BOSTON — Hollywood has wrapped its tentacles so strongly around our moviegoing habits that it's easy to forget how many worthwhile pictures don't fit the usual multiplex patterns. Prime examples are so-called art films and documentaries - or "nonfiction films," as insiders now label them, hoping this name will prove friendlier at the box office.
Good specimens from both categories have arrived in theaters. Documentaries are plentiful, ranging from the heartfelt "Return With Honor," about Americans held prisoner during the Vietnam War, to "Trekkies," dedicated to the proposition that "Star Trek" fans can be even more quirky and exotic than the show they love.
Also running this month is the 10th annual edition of the Human Rights Watch International Film Festival in New York, a prime launching pad for movies about social, political, and humanitarian issues. While some of its offerings will stay on the festival and special-event circuit, others are already headed for theaters.
Among the more acclaimed entries is Regret to Inform, about to open commercially after competing in the Oscar race last year. Directed by American filmmaker Barbara Sonneborn, it focuses on the Vietnam era from a woman's point of view, etching the experiences and memories of widows who lost their husbands in that tragic conflict.
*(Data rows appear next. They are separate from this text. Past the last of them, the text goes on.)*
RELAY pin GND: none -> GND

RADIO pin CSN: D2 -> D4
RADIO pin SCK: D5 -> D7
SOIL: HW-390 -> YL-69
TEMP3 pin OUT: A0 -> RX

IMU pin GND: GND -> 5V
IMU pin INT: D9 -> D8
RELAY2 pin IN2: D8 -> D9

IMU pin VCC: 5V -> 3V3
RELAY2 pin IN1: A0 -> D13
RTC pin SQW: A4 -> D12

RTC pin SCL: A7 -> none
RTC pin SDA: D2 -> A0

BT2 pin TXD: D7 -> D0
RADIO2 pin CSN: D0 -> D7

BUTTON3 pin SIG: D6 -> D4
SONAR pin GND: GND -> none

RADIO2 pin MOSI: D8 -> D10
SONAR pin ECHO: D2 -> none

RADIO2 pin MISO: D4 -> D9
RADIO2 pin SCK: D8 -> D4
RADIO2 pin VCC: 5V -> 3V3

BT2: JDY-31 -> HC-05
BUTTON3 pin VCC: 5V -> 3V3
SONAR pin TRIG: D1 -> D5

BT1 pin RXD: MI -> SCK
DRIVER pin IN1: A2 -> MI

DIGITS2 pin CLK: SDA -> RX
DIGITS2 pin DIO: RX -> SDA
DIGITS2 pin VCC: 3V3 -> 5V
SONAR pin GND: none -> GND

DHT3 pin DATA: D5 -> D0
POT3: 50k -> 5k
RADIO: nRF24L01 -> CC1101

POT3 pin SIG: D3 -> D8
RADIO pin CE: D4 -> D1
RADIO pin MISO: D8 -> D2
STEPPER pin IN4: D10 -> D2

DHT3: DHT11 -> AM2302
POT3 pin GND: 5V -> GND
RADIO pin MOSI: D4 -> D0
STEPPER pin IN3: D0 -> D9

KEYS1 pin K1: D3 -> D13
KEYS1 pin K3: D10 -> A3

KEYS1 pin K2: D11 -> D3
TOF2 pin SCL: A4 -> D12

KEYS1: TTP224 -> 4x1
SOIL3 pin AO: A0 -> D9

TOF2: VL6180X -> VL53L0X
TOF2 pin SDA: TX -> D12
The director - herself a Vietnam War widow - conducts soul-searching interviews with women from North and South Vietnam as well as the United States, demonstrating not only the war's destructiveness, but the diverse responses this elicits from survivors raised in different cultures.
While documentaries perform an invaluable service by exploring their subjects in direct and realistic terms, complex issues can also be illuminated by fiction films that bypass commercial tricks, glamour, sensationalism, and superficiality in favor of serious, socially committed storytelling.
A strong example is The Terrorist, by Santosh Sivan, who uses political unrest in India to show how a violent movement may seduce people who've been unmoored from conventional morality by traumatic events.
The heroine is a 17-year-old girl whose brother has been martyred in a revolutionary upheaval, which is never historically identified in the film, so as to make the story's lessons appear universal rather than local. Recruited to play her own role in this cataclysm, she agrees to assassinate a well-known politician in a suicide mission.
After much preparation, she learns that she is pregnant and will be sacrificing not only her own life but that of her unborn child. Her agonized choice between political and individual imperatives and the difficulty of finding a tidy line between those categories give the lushly photographed drama a charge of suspense that remains until its final moments.
Other movies in the festival hail from a variety of countries and regions. Cabaret Balkan, previously known as "The Powder Keg," is Yugoslavian director Goran Paskaljevic's scathing look at the human costs of recent Balkan turbulence, as experienced by ordinary people caught in a nightmare of moral and sociopolitical decay. The Rose Seller, by Colombian filmmaker Victor Gaviria, tells the tumultuous tale of a homeless girl struggling to survive in a street culture fraught with exploitation and brutality.
Politically minded pictures from the past are also included. The festival opened with Warren Beatty in "The Parallax View," a 1974 melodrama about a political conspiracy - directed by the late Alan J. Pakula, a Hollywood filmmaker with a strong social conscience - that makes up in energy what it lacks in credibility.
The festival will close with Sergei Eisenstein's great 1924 melodrama Strike, a triumph of silent-film idealism accompanied by the Alloy Orchestra's vibrant new music. Also on the program is Odds Against Tomorrow, a taut 1959 drama by Robert Wise, with Robert Ryan and Harry Belafonte as small-time criminals tangled in their own racial tensions.
Features from Peru, Norway, and elsewhere round out the bill, plus many international shorts. An ongoing highlight is "Spotlights on a Massacre," a series of brief movies directed by celebrated international filmmakers as a protest against the use of land mines. While the films vary in quality and effectiveness, they share an urgent and unassailable message.
*The festival runs through June 24 at the Walter Reade Theater at New York's Lincoln Center. 'Regret to Inform' opens theatrically June 25, and 'Cabaret Balkan' opens Aug. 13. 'Strike,' with the Alloy Orchestra score, is available on video from Kino International. 'The Parallax View' and 'Odds Against Tomorrow' have also been released on video.